### REQUIRED TASKS
1. According to the passage on Apache Pinot segments, which data type is supported only in single-valued form?
2. Pick up the passage on Apache Pinot segments after its final sentence and keep writing it.

Discover the segment component in Apache Pinot for efficient data storage and querying within Pinot clusters, enabling optimized data processing and analysis.
Pinot has the concept of a table, which is a logical abstraction to refer to a collection of related data. Pinot has a distributed architecture and scales horizontally. Pinot expects the size of a table to grow infinitely over time. In order to achieve this, the entire data needs to be distributed across multiple nodes.
Pinot achieves this by breaking the data into smaller chunks known as segments (similar to shards/partitions in relational databases). Segments can be seen as time-based partitions.
A segment is a horizontal shard representing a chunk of table data with some number of rows. The segment stores data for all columns of the table. Each segment packs the data in a columnar fashion, along with the dictionaries and indices for the columns. The segment is laid out in a columnar format so that it can be directly mapped into memory for serving queries.
Columns can be single or multi-valued and the following types are supported: STRING, BOOLEAN, INT, LONG, FLOAT, DOUBLE, TIMESTAMP or BYTES. Only single-valued BIG_DECIMAL data type is supported.

### DATA ENTRIES
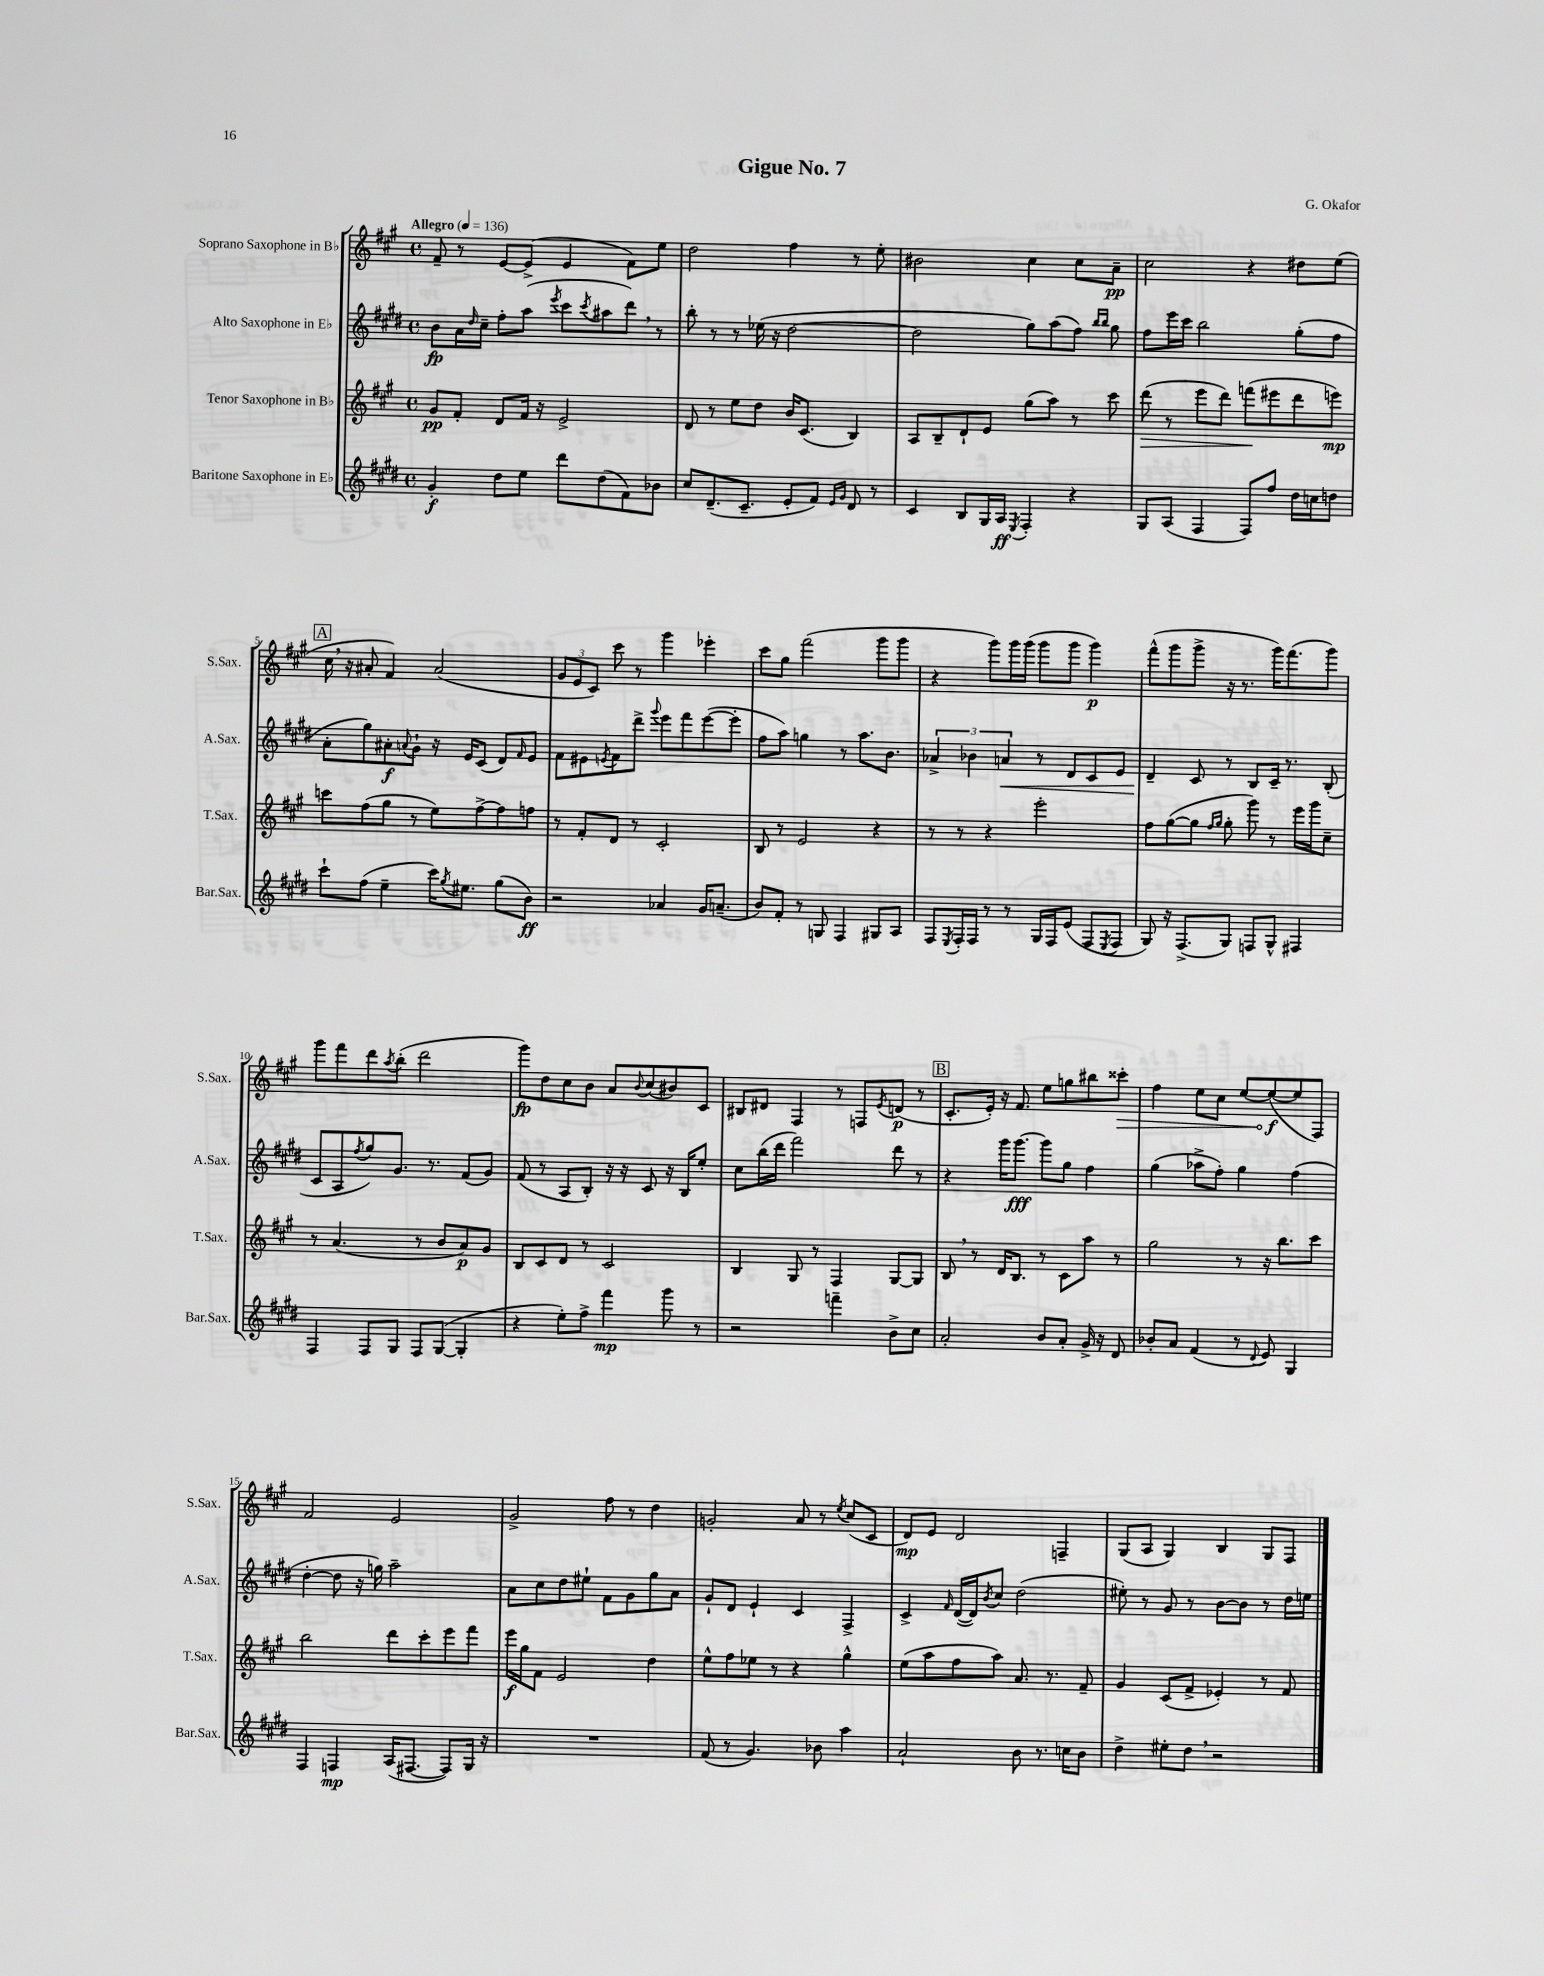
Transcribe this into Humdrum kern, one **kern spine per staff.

**kern	**kern	**kern	**kern
*staff4	*staff3	*staff2	*staff1
*clefG2	*clefG2	*clefG2	*clefG2
*k[f#c#g#d#]	*k[f#c#g#]	*k[f#c#g#d#]	*k[f#c#g#]
*M4/4	*M4/4	*M4/4	*M4/4
*met(c)	*met(c)	*met(c)	*met(c)
*MM136	*MM136	*MM136	*MM136
4g#'	8g#	8b	8f#~
.	8f#'	16a	8r
.	.	16qqdd#	.
.	.	16cc#~	.
8dd#	8d	8ff#'	[8e
8ee	16f#	(8aa	(8e^]
.	16r	.	.
.	.	8qeee	.
8ddd#	2e^	8ccc#	4e
.	.	8qccc#	.
(8dd#	.	8aa#	.
8f#)	.	8ddd#)	8f#)
8b-	.	8r	8ee
=	=	=	=
8cc#	8d	8bb'	2dd
(8.d#~	8r	8r	.
.	8ee	8r	.
8.c#~	.	.	.
.	8dd	(16ee-	.
.	.	16r	.
8e'	16b	[2dd#	4ff#
.	(8.c#	.	.
8f#)	.	.	.
16qqe	.	.	.
16qqg#	.	.	.
8d#	4B)	.	8r
8r	.	.	8ee'
=	=	=	=
4c#	8A	2dd#]	2b#
.	8B~	.	.
8B	8d`	.	.
16G#	8e	.	.
16A	.	.	.
8qE	.	.	.
4F#'	(8gg#	8gg#)	4cc#
.	8aa)	(8aa	.
4r	8r	8ff#)	8cc#
.	.	16qqbb	.
.	.	16qqbb	.
.	8ccc#	8gg#	8a~
=	=	=	=
8G#	(8ddd	8ff#	2cc#
(8A	8r	16eee	.
.	.	16ccc#	.
4F#	8eee	2bb	.
.	8ddd)	.	.
8F#)	(8fff	.	4r
8ff#	8eee#	.	.
16dd#	8ddd	(8gg#'	8dd#
16cc	.	.	.
8dd	8eee)	8ff#	(8ee
=	=	=	=
8ccc#`	8ccc	8a'	16cc#
.	.	.	16r
(8ff#	(8ff#	8gg#)	8a#'
4ee~	8gg#	8a#'	4f#)
.	.	8qqa	.
.	8r	8g#`	.
16ccc#)	8ee)	16r	(2a#
8qgg#	.	.	.
8.ee#	.	16e	.
.	[8ff#^	(8c#	.
(8gg#	8ff#]	8d#)	.
.	.	16qqf#	.
8b)	8ff	8e	.
=	=	=	=
2r	8r	8f#	12g#
.	.	.	12e
.	8f#'	8e#	.
.	.	.	12c#)
.	.	8qe	.
.	8d	8f#	8ccc#
.	8r	8ddd#^	8r
.	.	8qqggg#	.
4a-	2c#'	8eee	4ggg#
.	.	8fff#	.
16g#	.	([8eee	4eee-'
(8.a~	.	.	.
.	.	8eee']	.
=	=	=	=
8b)	8B	8ff#	8ccc#
8f#'	8r	8aa)	8gg#
8r	2e	4gg	(2fff#
8G	.	.	.
4F#	.	8r	.
.	.	8.aa	.
8G#	4r	.	8ggg#
.	.	8.b	.
8A	.	.	8ggg#
=	=	=	=
8F#	8r	6a-^	4r
8qE	.	.	.
16F#'	8r	.	.
.	.	6b-	.
16F#	.	.	.
8r	4r	.	8ggg#)
.	.	6a	.
8r	.	.	16ggg#
.	.	.	(16ggg#
16G#	2eee'	8r	8ggg#
16F#	.	.	.
(8e	.	8d#	8ggg#
8F#	.	8c#	4ggg#)
8qE	.	.	.
8F#	.	8e	.
=	=	=	=
8G#)	8ff#	4d#~	(8fff#^^
16r	([8gg#	.	8ggg#
(8.F#^	.	.	.
.	8gg#]	8c#	8ggg#^
.	16qqff#	.	.
.	16qqgg#	.	.
8G#)	8gg#'	8r	16r
.	.	.	8.r
8F	8ggg#)	8B	.
8G#^^	8r	16c#~	16ggg#)
.	.	8.r	(8.fff#
4F#	16eee	.	.
.	16ggg#	.	.
.	8cc#~	(8B'	8ggg#)
=	=	=	=
4F#	8r	8c#	8ggg#
.	(4.a	8A	8fff#
.	.	8qff#	.
8F#	.	8gg#)	8ddd
.	.	.	8qaa
8G#	.	8.g#	(8bb'
8F#	8r	.	2ddd
.	.	8.r	.
([8G#	8b	.	.
4G#']	8a)	(8f#	.
.	8g#	8g#)	.
=	=	=	=
4r	8B	(8f#	8ggg#)
.	8c#	8r	8dd
8ee')	8d	8A	8cc#
8ff#^	8r	8B')	8b
4fff#	2c#	16r	8a
.	.	16r	.
.	.	.	8qqb
.	.	8c#	(8cc#
8ggg#	.	16r	8b#)
.	.	16B	.
8r	.	8ee'	8c#
=	=	=	=
2r	4B	8cc#	8B#
.	.	(16bb	8d#
.	.	16ddd#	.
.	8G#	2fff#)	4F#
.	8r	.	.
4fff~	4F#	.	8r
.	.	.	8F
.	.	.	8qe
8b^	[8G#	8ddd#	(8d
8cc#	8G#]	8r	8r
=	=	=	=
2a'	8B	4r	8.c#'
.	8r	.	.
.	.	.	16e')
.	16d	16ggg#	16r
.	8.B	[8.ggg#	8.f#
8b	8r	8ggg#]	8ee
8a'	8c#	8gg#	8gg
16g#^	8aa	4ff#	8bb#
16r	.	.	.
8d#	8r	.	8ccc##'
=	=	=	=
8b-'	2gg#	(4gg#	4ff#
8a	.	.	.
(4f#	.	8aa-^	8ee
.	.	8ff#')	8cc#
8r	8r	4gg#	[8ee
8qqd#	.	.	.
8e)	16r	.	(8ee_
.	8.bb	.	.
4G#	.	(4ff#	8ee]
.	8ccc#	.	8F#)
=	=	=	=
4F#	2bb	[4dd#'	2f#
4F	.	8dd#]	.
.	.	16r	.
.	.	16gg)	.
(16A	8ddd	2aa~	2e
[8.F#	.	.	.
.	8ccc#'	.	.
8F#])	8eee	.	.
16G#	8fff#	.	.
16r	.	.	.
=	=	=	=
1r	16eee	8a	2g#^
.	16gg#	.	.
.	8f#	8cc#	.
.	2e	8dd#	.
.	.	8ee#`	.
.	.	8f#	8ff#
.	.	8g#	8r
.	4dd	8gg#	4dd
.	.	8a	.
=	=	=	=
(8f#	8ee^^	8g#`	2g'
8r	8ff#	8d#	.
4.g#)	8ee-	4e`	.
.	8r	.	.
.	4r	4c#	8a
8b-	.	.	8r
.	.	.	8qee
4aa	4gg#^^	4F#^	(8cc#
.	.	.	8c#
=	=	=	=
2a`	(8ee	4c#^	8d)
.	8aa	.	8e
.	.	16qqf#	.
.	8ff#	([16d#	2d
.	.	16d#])	.
.	.	8qb	.
.	8aa)	8cc#	.
8b	8.a	(2dd#	.
8.r	.	.	.
.	8.r	.	.
.	.	.	4F~
16cc	.	.	.
8b	8f#~	.	.
=	=	=	=
4dd#^	4g#	8ee#')	(8G#
.	.	8r	8A
8ee#'	(8c#	8g#	4G#)
8dd#	8f#^	8r	.
2r	4e-')	[8b	4B
.	.	8b]	.
.	8r	8r	8G#
.	8f#	16dd#	8F#
.	.	16ee	.
==	==	==	==
*-	*-	*-	*-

### RESPONSES TO THE EXERCISE
1. BIG_DECIMAL

2.
Columns may be declared to be metric or dimension (or specifically as a time dimension) in the schema. Columns can have default null values. For example, the default null value of a integer column can be 0. The default value for bytes columns must be hex-encoded before it's added to the schema.
Pinot uses dictionary encoding to store values as a dictionary ID. Columns may be configured to be “no-dictionary” column in which case raw values are stored. Dictionary IDs are encoded using minimum number of bits for efficient storage (e.g. a column with a cardinality of 3 will use only 2 bits for each dictionary ID).
A forward index is built for each column and compressed for efficient memory use. In addition, you can optionally configure inverted indices for any set of columns. Inverted indices take up more storage, but improve query performance. Specialized indexes like Star-Tree index are also supported. For more details, see Indexing.
Creating a segment
Once the table is configured, we can load some data. Loading data involves generating pinot segments from raw data and pushing them to the pinot cluster. Data can be loaded in batch mode or streaming mode. For more details, see the ingestion overview page.
Below are instructions to generate and push segments to Pinot via standalone scripts. For a production setup, you should use frameworks such as Hadoop or Spark. For more details on setting up data ingestion jobs, see Import Data.
Job Spec YAML
To generate a segment, we need to first create a job spec YAML file. This file contains all the information regarding data format, input data location, and pinot cluster coordinates. Note that this assumes that the controller is RUNNING to fetch the table config and schema. If not, you will have to configure the spec to point at their location. For full configurations, see Ingestion Job Spec.
Alternately, you can separately create and then push, by changing the jobType to SegmentCreation or SegmenTarPush.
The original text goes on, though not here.